At last month’s ESF Conference on Systems Biology, Hiroaki Kitano discussed the potential of multi-component, combinatorial therapies (see also Kitano, 2007). He introduced the tentative idea of an ‘Open Pharma’ strategy, which would attempt to exploit beneficial synergistic effects that may result from combined administration of cheap generic drugs. He envisions that this type of approach could ultimately lead the way to novel and hopefully more affordable therapeutic strategies, which would provide a potential alternative to the current single-target proprietary drug paradigm.
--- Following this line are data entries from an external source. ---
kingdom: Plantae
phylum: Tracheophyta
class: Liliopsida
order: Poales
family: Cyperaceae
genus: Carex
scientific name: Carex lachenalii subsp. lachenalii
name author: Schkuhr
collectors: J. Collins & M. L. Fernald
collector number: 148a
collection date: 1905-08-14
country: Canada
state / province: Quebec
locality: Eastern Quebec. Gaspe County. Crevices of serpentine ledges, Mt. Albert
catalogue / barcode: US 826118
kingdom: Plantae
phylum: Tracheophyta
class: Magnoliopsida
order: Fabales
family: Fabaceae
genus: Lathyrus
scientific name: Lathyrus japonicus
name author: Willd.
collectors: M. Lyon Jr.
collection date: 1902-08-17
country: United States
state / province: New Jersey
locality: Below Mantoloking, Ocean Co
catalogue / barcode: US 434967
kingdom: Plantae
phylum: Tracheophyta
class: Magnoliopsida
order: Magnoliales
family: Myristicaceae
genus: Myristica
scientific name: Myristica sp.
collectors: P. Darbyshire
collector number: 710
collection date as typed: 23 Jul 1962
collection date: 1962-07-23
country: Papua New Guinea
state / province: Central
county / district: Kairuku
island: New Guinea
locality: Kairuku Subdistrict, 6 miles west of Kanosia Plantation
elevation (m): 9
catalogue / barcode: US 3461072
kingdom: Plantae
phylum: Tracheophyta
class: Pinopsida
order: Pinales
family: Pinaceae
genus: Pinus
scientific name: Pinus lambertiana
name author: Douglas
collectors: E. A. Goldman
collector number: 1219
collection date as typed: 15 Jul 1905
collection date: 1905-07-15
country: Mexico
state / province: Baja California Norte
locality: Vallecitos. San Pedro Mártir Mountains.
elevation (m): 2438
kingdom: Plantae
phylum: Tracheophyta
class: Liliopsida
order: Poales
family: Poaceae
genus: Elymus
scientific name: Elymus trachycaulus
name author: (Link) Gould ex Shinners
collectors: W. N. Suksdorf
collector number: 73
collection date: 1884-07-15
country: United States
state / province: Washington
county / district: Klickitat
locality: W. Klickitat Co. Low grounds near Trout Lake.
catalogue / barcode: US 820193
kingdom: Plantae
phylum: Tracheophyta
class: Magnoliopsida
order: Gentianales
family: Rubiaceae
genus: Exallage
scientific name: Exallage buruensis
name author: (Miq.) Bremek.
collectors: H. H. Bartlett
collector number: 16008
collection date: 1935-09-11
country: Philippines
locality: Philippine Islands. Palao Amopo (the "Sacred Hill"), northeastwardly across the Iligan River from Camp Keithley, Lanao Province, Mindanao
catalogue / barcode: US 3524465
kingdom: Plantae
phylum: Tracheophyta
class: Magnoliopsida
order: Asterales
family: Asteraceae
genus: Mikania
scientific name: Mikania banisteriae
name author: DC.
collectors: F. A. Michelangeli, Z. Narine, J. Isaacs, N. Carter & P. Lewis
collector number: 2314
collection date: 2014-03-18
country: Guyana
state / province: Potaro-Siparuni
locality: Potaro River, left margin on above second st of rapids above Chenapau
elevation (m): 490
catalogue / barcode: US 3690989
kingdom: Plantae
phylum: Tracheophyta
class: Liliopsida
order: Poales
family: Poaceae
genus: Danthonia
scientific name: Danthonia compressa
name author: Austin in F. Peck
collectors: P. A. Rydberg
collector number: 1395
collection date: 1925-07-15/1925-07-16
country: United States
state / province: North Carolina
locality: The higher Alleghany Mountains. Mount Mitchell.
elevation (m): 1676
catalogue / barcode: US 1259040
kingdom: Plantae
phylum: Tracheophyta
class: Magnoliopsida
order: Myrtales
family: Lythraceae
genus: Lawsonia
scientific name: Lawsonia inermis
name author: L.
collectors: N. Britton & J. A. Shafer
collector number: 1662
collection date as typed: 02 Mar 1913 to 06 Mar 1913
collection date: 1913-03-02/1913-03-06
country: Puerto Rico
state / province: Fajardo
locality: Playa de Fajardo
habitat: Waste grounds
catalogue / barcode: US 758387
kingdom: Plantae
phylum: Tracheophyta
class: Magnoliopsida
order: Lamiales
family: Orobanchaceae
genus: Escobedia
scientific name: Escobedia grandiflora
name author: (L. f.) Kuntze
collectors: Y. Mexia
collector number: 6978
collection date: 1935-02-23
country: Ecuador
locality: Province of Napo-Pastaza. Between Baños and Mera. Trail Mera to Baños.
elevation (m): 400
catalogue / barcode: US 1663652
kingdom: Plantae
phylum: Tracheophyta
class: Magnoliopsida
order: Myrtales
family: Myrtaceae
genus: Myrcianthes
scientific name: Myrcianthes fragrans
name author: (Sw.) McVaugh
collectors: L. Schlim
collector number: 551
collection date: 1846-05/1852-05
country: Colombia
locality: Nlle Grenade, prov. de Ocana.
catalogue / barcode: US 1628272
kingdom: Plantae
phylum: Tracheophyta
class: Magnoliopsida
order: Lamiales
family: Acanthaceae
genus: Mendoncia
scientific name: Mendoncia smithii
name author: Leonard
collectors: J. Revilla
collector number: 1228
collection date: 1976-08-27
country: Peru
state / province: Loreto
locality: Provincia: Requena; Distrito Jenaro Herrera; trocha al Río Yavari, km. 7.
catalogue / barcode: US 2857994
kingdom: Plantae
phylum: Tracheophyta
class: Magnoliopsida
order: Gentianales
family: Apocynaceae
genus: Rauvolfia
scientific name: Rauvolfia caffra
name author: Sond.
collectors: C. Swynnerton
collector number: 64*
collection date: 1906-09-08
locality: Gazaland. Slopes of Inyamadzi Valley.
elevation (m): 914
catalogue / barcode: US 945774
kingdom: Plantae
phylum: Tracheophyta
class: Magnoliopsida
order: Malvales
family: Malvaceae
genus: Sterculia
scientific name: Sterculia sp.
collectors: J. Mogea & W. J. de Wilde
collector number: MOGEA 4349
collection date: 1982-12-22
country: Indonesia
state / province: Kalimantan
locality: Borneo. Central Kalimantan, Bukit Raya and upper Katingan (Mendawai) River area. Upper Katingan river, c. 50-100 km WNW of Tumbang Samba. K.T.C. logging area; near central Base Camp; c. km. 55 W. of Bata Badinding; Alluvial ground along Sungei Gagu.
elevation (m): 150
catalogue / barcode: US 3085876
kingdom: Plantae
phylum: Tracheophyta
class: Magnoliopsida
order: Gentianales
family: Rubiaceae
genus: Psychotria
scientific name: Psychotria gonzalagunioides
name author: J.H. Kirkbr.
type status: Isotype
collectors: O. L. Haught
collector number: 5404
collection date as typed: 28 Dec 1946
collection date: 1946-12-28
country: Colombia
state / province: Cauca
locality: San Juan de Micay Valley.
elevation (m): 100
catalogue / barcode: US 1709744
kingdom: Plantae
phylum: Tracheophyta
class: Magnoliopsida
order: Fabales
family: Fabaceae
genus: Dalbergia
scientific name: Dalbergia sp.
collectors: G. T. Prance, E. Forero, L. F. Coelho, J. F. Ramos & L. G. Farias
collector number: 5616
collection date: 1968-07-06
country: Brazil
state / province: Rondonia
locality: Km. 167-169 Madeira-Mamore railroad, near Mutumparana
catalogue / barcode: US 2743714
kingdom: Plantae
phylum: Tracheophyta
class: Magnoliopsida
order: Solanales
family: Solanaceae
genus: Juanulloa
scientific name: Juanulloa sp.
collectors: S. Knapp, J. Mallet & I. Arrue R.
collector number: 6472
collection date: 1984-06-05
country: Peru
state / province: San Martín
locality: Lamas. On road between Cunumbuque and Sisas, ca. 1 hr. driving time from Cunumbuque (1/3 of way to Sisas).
Observing the launch of Google Health within the context of this series of rather revolutionary proposals, it is tempting to imagine for a moment what would result from large-scale self-experimentation with multi-component generic drug cocktails combined with web-enabled data sharing under some form of open-consent… Will ‘Participative Open Pharma’ be our future?

Comments

  1. Pedro Beltrao said:

    The potential for a service like Google Health or some other intermediary could also be the anonymous access to a pool of individuals with certain characteristics. In this way, people enrolled in these services could opt to provide their information (genetic/SNPs/history/habits) and maybe self-test (answer questions/take test or compound) without revealing their identity.

  2. Attila Csordas said:

    The real turning point will be the joint forces of personal genomics services and Google Health:

    https://pimm.wordpress.com/2008/02/29/the-second-goal-of-23andme-using-customers-real-health-data-later-in-research/

    As Esther Dyson writes:

    To learn more, researchers need to collect thousands of genetic profiles – and the health data connected with each of them – to find correlations between the two. That leads to a second goal of 23andMe – to collect a large database of genetic information and then come back to you over time with invitations to provide specific health data and participate in research.

    We’re not asking you to do this for purely altruistic reasons – either on our part or on yours. We’re a profit-seeking company, even though our founders and employees – and directors! – all share the vision of better understanding of everyone’s genomic make-up. As for you, the research results your data help produce could translate directly into benefits for you, or at least for your children, grandchildren and friends.